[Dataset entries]
=== Section Start ===
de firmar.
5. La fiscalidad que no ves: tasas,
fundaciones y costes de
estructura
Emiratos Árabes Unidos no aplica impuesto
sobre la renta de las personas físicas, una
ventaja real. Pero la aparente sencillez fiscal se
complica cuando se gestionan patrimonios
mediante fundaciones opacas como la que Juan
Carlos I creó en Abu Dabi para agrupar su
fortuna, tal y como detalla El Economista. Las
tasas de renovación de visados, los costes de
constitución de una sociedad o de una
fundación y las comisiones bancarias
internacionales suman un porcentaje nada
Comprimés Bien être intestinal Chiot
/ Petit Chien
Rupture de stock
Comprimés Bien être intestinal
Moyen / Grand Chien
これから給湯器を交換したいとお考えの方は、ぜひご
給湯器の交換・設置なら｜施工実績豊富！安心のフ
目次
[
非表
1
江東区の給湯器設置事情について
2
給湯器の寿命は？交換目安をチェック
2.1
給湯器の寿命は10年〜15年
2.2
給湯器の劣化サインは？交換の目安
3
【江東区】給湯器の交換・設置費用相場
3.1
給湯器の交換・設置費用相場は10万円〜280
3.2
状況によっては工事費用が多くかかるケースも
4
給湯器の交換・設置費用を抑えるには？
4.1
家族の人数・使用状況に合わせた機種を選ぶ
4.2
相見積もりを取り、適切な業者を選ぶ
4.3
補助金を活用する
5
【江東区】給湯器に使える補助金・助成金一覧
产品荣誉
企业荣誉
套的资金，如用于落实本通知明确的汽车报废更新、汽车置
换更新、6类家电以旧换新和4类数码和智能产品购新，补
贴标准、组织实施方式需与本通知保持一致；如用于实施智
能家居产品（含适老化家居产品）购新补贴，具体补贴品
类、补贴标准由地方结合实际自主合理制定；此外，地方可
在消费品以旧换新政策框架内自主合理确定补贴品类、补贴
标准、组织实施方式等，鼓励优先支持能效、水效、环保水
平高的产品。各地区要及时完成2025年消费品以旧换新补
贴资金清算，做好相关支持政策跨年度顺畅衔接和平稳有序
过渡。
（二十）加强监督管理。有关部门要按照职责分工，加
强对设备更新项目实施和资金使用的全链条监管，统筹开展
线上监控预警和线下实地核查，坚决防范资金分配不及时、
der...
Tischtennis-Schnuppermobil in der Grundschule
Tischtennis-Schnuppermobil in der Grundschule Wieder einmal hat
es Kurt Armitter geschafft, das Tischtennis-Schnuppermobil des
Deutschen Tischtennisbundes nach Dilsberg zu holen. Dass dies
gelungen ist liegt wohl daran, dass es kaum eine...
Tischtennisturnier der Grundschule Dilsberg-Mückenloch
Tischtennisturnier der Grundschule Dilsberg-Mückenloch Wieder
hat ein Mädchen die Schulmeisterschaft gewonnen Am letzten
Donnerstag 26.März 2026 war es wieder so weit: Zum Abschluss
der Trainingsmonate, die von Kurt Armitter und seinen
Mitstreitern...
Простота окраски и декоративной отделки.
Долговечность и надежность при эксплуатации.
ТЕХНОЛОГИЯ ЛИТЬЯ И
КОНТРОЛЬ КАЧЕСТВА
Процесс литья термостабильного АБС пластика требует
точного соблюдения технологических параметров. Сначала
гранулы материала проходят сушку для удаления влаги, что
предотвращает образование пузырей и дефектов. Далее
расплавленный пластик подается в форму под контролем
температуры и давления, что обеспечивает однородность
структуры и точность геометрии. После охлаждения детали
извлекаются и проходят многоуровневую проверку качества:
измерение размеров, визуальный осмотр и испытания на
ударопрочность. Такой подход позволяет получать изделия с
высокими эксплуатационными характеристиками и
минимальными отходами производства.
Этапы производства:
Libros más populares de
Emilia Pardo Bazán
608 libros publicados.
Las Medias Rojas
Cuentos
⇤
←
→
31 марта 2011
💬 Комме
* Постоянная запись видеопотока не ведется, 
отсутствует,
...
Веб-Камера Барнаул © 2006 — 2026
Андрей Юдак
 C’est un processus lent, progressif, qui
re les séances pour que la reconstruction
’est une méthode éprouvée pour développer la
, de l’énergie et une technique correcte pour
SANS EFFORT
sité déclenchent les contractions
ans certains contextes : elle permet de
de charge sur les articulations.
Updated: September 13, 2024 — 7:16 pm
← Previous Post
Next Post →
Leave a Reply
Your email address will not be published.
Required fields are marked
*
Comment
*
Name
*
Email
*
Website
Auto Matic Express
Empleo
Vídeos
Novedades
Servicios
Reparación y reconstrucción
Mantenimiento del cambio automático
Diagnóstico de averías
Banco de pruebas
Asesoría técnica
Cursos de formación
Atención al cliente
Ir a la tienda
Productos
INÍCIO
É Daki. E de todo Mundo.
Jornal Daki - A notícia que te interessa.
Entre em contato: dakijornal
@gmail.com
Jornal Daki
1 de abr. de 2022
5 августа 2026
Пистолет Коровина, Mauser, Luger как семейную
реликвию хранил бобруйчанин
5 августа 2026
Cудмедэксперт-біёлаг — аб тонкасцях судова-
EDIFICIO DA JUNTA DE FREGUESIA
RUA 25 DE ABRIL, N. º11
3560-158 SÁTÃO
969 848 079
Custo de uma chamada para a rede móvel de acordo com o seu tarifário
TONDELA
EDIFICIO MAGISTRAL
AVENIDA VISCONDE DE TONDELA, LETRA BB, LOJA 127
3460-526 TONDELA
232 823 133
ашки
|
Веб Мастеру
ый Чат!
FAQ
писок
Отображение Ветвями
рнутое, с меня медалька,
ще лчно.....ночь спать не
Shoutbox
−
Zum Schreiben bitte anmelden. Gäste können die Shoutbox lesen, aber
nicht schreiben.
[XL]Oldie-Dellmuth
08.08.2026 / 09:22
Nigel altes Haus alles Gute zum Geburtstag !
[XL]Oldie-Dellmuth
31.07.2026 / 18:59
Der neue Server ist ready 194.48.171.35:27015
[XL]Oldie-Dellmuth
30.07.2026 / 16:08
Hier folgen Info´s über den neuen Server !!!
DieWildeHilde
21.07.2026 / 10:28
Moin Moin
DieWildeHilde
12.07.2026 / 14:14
=== Section End ===
• _TASK GOAL_: Render every line of the listing as a numbered list, omitting any blank lines.

• _ANSWER TO THIS EXERCISE_:
1. de firmar.
2. 5. La fiscalidad que no ves: tasas,
3. fundaciones y costes de
4. estructura
5. Emiratos Árabes Unidos no aplica impuesto
6. sobre la renta de las personas físicas, una
7. ventaja real. Pero la aparente sencillez fiscal se
8. complica cuando se gestionan patrimonios
9. mediante fundaciones opacas como la que Juan
10. Carlos I creó en Abu Dabi para agrupar su
11. fortuna, tal y como detalla El Economista. Las
12. tasas de renovación de visados, los costes de
13. constitución de una sociedad o de una
14. fundación y las comisiones bancarias
15. internacionales suman un porcentaje nada
16. Comprimés Bien être intestinal Chiot
17. / Petit Chien
18. Rupture de stock
19. Comprimés Bien être intestinal
20. Moyen / Grand Chien
21. これから給湯器を交換したいとお考えの方は、ぜひご
22. 給湯器の交換・設置なら｜施工実績豊富！安心のフ
23. 目次
24. [
25. 非表
26. 1
27. 江東区の給湯器設置事情について
28. 2
29. 給湯器の寿命は？交換目安をチェック
30. 2.1
31. 給湯器の寿命は10年〜15年
32. 2.2
33. 給湯器の劣化サインは？交換の目安
34. 3
35. 【江東区】給湯器の交換・設置費用相場
36. 3.1
37. 給湯器の交換・設置費用相場は10万円〜280
38. 3.2
39. 状況によっては工事費用が多くかかるケースも
40. 4
41. 給湯器の交換・設置費用を抑えるには？
42. 4.1
43. 家族の人数・使用状況に合わせた機種を選ぶ
44. 4.2
45. 相見積もりを取り、適切な業者を選ぶ
46. 4.3
47. 補助金を活用する
48. 5
49. 【江東区】給湯器に使える補助金・助成金一覧
50. 产品荣誉
51. 企业荣誉
52. 套的资金，如用于落实本通知明确的汽车报废更新、汽车置
53. 换更新、6类家电以旧换新和4类数码和智能产品购新，补
54. 贴标准、组织实施方式需与本通知保持一致；如用于实施智
55. 能家居产品（含适老化家居产品）购新补贴，具体补贴品
56. 类、补贴标准由地方结合实际自主合理制定；此外，地方可
57. 在消费品以旧换新政策框架内自主合理确定补贴品类、补贴
58. 标准、组织实施方式等，鼓励优先支持能效、水效、环保水
59. 平高的产品。各地区要及时完成2025年消费品以旧换新补
60. 贴资金清算，做好相关支持政策跨年度顺畅衔接和平稳有序
61. 过渡。
62. （二十）加强监督管理。有关部门要按照职责分工，加
63. 强对设备更新项目实施和资金使用的全链条监管，统筹开展
64. 线上监控预警和线下实地核查，坚决防范资金分配不及时、
65. der...
66. Tischtennis-Schnuppermobil in der Grundschule
67. Tischtennis-Schnuppermobil in der Grundschule Wieder einmal hat
68. es Kurt Armitter geschafft, das Tischtennis-Schnuppermobil des
69. Deutschen Tischtennisbundes nach Dilsberg zu holen. Dass dies
70. gelungen ist liegt wohl daran, dass es kaum eine...
71. Tischtennisturnier der Grundschule Dilsberg-Mückenloch
72. Tischtennisturnier der Grundschule Dilsberg-Mückenloch Wieder
73. hat ein Mädchen die Schulmeisterschaft gewonnen Am letzten
74. Donnerstag 26.März 2026 war es wieder so weit: Zum Abschluss
75. der Trainingsmonate, die von Kurt Armitter und seinen
76. Mitstreitern...
77. Простота окраски и декоративной отделки.
78. Долговечность и надежность при эксплуатации.
79. ТЕХНОЛОГИЯ ЛИТЬЯ И
80. КОНТРОЛЬ КАЧЕСТВА
81. Процесс литья термостабильного АБС пластика требует
82. точного соблюдения технологических параметров. Сначала
83. гранулы материала проходят сушку для удаления влаги, что
84. предотвращает образование пузырей и дефектов. Далее
85. расплавленный пластик подается в форму под контролем
86. температуры и давления, что обеспечивает однородность
87. структуры и точность геометрии. После охлаждения детали
88. извлекаются и проходят многоуровневую проверку качества:
89. измерение размеров, визуальный осмотр и испытания на
90. ударопрочность. Такой подход позволяет получать изделия с
91. высокими эксплуатационными характеристиками и
92. минимальными отходами производства.
93. Этапы производства:
94. Libros más populares de
95. Emilia Pardo Bazán
96. 608 libros publicados.
97. Las Medias Rojas
98. Cuentos
99. ⇤
100. ←
101. →
102. 31 марта 2011
103. 💬 Комме
104. * Постоянная запись видеопотока не ведется, 
105. отсутствует,
106. ...
107. Веб-Камера Барнаул © 2006 — 2026
108. Андрей Юдак
109.  C’est un processus lent, progressif, qui
110. re les séances pour que la reconstruction
111. ’est une méthode éprouvée pour développer la
112. , de l’énergie et une technique correcte pour
113. SANS EFFORT
114. sité déclenchent les contractions
115. ans certains contextes : elle permet de
116. de charge sur les articulations.
117. Updated: September 13, 2024 — 7:16 pm
118. ← Previous Post
119. Next Post →
120. Leave a Reply
121. Your email address will not be published.
122. Required fields are marked
123. *
124. Comment
125. *
126. Name
127. *
128. Email
129. *
130. Website
131. Auto Matic Express
132. Empleo
133. Vídeos
134. Novedades
135. Servicios
136. Reparación y reconstrucción
137. Mantenimiento del cambio automático
138. Diagnóstico de averías
139. Banco de pruebas
140. Asesoría técnica
141. Cursos de formación
142. Atención al cliente
143. Ir a la tienda
144. Productos
145. INÍCIO
146. É Daki. E de todo Mundo.
147. Jornal Daki - A notícia que te interessa.
148. Entre em contato: dakijornal
149. @gmail.com
150. Jornal Daki
151. 1 de abr. de 2022
152. 5 августа 2026
153. Пистолет Коровина, Mauser, Luger как семейную
154. реликвию хранил бобруйчанин
155. 5 августа 2026
156. Cудмедэксперт-біёлаг — аб тонкасцях судова-
157. EDIFICIO DA JUNTA DE FREGUESIA
158. RUA 25 DE ABRIL, N. º11
159. 3560-158 SÁTÃO
160. 969 848 079
161. Custo de uma chamada para a rede móvel de acordo com o seu tarifário
162. TONDELA
163. EDIFICIO MAGISTRAL
164. AVENIDA VISCONDE DE TONDELA, LETRA BB, LOJA 127
165. 3460-526 TONDELA
166. 232 823 133
167. ашки
168. |
169. Веб Мастеру
170. ый Чат!
171. FAQ
172. писок
173. Отображение Ветвями
174. рнутое, с меня медалька,
175. ще лчно.....ночь спать не
176. Shoutbox
177. −
178. Zum Schreiben bitte anmelden. Gäste können die Shoutbox lesen, aber
179. nicht schreiben.
180. [XL]Oldie-Dellmuth
181. 08.08.2026 / 09:22
182. Nigel altes Haus alles Gute zum Geburtstag !
183. [XL]Oldie-Dellmuth
184. 31.07.2026 / 18:59
185. Der neue Server ist ready 194.48.171.35:27015
186. [XL]Oldie-Dellmuth
187. 30.07.2026 / 16:08
188. Hier folgen Info´s über den neuen Server !!!
189. DieWildeHilde
190. 21.07.2026 / 10:28
191. Moin Moin
192. DieWildeHilde
193. 12.07.2026 / 14:14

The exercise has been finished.